A line containing "magazine: present [119,478,262,549]" appears in the material below. Return exactly every line from the first through that one, and only those.
:: DATA FOR REVIEW
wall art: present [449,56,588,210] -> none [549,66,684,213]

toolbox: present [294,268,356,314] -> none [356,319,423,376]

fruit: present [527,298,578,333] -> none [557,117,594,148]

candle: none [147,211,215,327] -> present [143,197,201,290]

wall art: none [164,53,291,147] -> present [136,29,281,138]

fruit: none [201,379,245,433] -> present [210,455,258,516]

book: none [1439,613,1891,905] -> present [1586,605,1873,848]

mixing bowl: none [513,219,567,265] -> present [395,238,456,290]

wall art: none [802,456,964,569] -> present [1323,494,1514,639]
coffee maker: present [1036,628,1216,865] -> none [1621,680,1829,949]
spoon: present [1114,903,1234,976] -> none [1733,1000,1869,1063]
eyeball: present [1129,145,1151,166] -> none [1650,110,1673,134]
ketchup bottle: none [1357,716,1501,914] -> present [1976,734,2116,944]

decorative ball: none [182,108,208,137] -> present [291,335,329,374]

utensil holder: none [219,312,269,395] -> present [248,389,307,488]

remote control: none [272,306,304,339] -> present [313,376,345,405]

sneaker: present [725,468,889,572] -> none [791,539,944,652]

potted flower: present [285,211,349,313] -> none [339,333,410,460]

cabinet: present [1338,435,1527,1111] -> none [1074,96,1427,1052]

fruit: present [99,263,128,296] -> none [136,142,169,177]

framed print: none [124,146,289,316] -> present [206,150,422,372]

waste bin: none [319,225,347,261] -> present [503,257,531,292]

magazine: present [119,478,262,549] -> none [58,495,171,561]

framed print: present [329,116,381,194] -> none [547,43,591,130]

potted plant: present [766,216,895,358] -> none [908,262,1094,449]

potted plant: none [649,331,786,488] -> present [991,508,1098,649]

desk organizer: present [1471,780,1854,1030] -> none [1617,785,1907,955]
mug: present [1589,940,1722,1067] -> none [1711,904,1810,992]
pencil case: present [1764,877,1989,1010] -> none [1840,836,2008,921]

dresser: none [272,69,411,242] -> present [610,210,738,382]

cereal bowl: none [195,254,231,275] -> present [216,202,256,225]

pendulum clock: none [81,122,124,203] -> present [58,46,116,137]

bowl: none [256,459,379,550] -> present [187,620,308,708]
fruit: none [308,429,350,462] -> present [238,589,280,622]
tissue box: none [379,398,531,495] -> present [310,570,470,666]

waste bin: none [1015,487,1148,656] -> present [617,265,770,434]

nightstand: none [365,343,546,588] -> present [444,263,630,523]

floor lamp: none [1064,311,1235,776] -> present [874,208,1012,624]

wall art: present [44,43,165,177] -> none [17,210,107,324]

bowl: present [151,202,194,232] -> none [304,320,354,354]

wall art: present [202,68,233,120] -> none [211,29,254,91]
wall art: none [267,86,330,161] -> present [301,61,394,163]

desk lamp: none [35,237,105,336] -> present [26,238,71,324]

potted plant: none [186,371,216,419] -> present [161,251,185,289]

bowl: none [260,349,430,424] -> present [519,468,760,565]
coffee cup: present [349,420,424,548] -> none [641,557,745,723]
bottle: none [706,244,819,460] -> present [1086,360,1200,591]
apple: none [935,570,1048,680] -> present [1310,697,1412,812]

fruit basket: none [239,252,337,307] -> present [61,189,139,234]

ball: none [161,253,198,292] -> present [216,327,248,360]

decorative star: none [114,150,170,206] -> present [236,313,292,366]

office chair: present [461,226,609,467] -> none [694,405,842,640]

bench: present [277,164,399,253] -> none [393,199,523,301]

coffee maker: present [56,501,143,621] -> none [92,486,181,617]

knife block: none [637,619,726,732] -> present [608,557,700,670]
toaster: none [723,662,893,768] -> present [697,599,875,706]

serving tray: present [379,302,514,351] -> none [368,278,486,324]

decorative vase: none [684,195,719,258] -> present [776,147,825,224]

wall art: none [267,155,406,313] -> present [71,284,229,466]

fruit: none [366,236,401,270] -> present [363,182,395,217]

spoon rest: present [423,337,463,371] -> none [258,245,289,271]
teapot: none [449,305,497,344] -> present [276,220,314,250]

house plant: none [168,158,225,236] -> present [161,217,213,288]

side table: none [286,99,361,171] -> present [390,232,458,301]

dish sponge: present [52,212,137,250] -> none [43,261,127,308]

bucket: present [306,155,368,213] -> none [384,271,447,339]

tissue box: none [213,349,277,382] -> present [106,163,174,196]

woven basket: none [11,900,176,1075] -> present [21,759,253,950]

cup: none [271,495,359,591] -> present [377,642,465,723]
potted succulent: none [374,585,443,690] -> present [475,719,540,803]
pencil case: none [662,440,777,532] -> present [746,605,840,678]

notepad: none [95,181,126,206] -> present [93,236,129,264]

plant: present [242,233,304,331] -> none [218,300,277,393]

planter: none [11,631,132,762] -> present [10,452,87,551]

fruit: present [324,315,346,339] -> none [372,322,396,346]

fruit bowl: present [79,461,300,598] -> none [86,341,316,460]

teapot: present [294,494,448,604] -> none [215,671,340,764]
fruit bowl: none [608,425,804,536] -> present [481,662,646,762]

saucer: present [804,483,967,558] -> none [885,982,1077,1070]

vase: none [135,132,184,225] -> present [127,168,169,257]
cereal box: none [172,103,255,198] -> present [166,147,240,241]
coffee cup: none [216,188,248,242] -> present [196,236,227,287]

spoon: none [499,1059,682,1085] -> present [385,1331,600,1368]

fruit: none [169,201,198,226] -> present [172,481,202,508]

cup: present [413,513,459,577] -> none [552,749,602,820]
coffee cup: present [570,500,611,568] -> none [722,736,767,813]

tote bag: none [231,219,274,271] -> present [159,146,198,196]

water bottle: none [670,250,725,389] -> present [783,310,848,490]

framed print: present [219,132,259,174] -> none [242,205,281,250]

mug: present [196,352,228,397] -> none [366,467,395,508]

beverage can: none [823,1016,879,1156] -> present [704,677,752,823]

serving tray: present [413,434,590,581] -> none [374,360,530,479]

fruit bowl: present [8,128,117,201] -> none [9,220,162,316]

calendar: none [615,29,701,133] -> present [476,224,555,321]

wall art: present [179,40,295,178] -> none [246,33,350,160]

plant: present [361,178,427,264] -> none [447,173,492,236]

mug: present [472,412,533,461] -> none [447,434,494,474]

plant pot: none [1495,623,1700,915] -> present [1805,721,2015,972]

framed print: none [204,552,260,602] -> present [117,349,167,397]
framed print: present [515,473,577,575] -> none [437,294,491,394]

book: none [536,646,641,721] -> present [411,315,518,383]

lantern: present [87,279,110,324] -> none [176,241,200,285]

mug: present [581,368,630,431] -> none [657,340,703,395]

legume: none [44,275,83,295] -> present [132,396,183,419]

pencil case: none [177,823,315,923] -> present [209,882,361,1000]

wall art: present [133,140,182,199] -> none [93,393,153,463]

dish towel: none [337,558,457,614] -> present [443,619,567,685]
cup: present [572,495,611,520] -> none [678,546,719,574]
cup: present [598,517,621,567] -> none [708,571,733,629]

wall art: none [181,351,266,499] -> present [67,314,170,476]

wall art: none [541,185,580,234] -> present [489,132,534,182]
::::
#### RESULT OF THE EXERCISE
wall art: present [449,56,588,210] -> none [549,66,684,213]

toolbox: present [294,268,356,314] -> none [356,319,423,376]

fruit: present [527,298,578,333] -> none [557,117,594,148]

candle: none [147,211,215,327] -> present [143,197,201,290]

wall art: none [164,53,291,147] -> present [136,29,281,138]

fruit: none [201,379,245,433] -> present [210,455,258,516]

book: none [1439,613,1891,905] -> present [1586,605,1873,848]

mixing bowl: none [513,219,567,265] -> present [395,238,456,290]

wall art: none [802,456,964,569] -> present [1323,494,1514,639]
coffee maker: present [1036,628,1216,865] -> none [1621,680,1829,949]
spoon: present [1114,903,1234,976] -> none [1733,1000,1869,1063]
eyeball: present [1129,145,1151,166] -> none [1650,110,1673,134]
ketchup bottle: none [1357,716,1501,914] -> present [1976,734,2116,944]

decorative ball: none [182,108,208,137] -> present [291,335,329,374]

utensil holder: none [219,312,269,395] -> present [248,389,307,488]

remote control: none [272,306,304,339] -> present [313,376,345,405]

sneaker: present [725,468,889,572] -> none [791,539,944,652]

potted flower: present [285,211,349,313] -> none [339,333,410,460]

cabinet: present [1338,435,1527,1111] -> none [1074,96,1427,1052]

fruit: present [99,263,128,296] -> none [136,142,169,177]

framed print: none [124,146,289,316] -> present [206,150,422,372]

waste bin: none [319,225,347,261] -> present [503,257,531,292]

magazine: present [119,478,262,549] -> none [58,495,171,561]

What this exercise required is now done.